Comparing organizations that address the same problem is nuanced enough, but comparing organizations that address needs of completely different populations with totally different obstacles is downright challenging. As some people at GreenLight like to say when trying to compare organizations, “It isn’t like comparing apples to oranges…it is like comparing apples to a steak!” These organizations not only differ in their overall mission statements, but also in their approaches, funding, organizational structure, and a dozen other ways that make comparing them side to side not easy.

The logistical conversations around comparing the program method, financial health, growth strategy, and evaluations are always surrounded with the larger, more philosophical questions of: “Which of these needs feels the most immediate?” “Is one cause more deserving than another?” “What happens if we do nothing?” There are no clear answers.

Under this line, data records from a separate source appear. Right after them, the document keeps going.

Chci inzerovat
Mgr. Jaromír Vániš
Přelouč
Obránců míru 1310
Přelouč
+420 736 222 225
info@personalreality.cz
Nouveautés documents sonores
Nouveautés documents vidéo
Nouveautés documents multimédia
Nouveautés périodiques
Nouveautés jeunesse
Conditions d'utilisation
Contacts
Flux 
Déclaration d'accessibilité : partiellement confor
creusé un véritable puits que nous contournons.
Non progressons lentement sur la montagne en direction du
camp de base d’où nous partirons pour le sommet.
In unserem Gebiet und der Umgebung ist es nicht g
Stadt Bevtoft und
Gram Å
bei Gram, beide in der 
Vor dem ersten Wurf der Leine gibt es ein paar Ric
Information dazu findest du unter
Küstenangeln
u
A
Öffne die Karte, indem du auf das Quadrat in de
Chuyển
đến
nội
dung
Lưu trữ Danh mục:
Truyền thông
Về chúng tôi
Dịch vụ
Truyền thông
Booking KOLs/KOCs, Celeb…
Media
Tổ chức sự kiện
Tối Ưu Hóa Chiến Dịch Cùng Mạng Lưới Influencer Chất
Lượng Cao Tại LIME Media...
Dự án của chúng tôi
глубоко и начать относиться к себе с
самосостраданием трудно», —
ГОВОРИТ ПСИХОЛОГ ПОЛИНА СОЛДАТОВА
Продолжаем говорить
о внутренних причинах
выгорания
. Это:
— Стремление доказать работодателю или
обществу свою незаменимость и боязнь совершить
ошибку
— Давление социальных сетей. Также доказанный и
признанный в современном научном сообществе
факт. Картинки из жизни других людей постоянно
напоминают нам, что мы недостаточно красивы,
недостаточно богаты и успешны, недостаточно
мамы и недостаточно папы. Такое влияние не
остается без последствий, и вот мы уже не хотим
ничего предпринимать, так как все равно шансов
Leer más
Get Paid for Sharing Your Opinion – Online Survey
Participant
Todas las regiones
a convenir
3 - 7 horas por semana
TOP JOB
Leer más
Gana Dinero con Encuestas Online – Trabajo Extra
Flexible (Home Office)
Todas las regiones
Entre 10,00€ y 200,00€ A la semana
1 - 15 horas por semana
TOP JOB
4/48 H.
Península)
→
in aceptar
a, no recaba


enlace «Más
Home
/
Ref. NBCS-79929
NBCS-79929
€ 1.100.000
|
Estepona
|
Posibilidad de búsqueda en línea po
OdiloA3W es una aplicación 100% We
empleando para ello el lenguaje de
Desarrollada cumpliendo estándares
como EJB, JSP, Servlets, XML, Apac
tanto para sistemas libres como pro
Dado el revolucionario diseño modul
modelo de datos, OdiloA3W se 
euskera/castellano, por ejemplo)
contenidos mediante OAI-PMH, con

But after spending months researching each and every aspect of an issue area and spending weeks and weeks doing diligence on the amazing organizations that are taking on some our nation’s biggest challenges, I am more hopeful and optimistic than I have ever been about the challenges that we face as a city. This summer, the GreenLight Cincinnati team is hitting the road to see these programs in action. We will visit our three finalist organizations to talk with staff, clients, board members, and community partners to discover which one to bring home with us. The Cincinnati community is unique, but our challenges are not, and I am so energized to see that when innovative ideas and programs are given the resources and support they need, deep, lasting change is possible.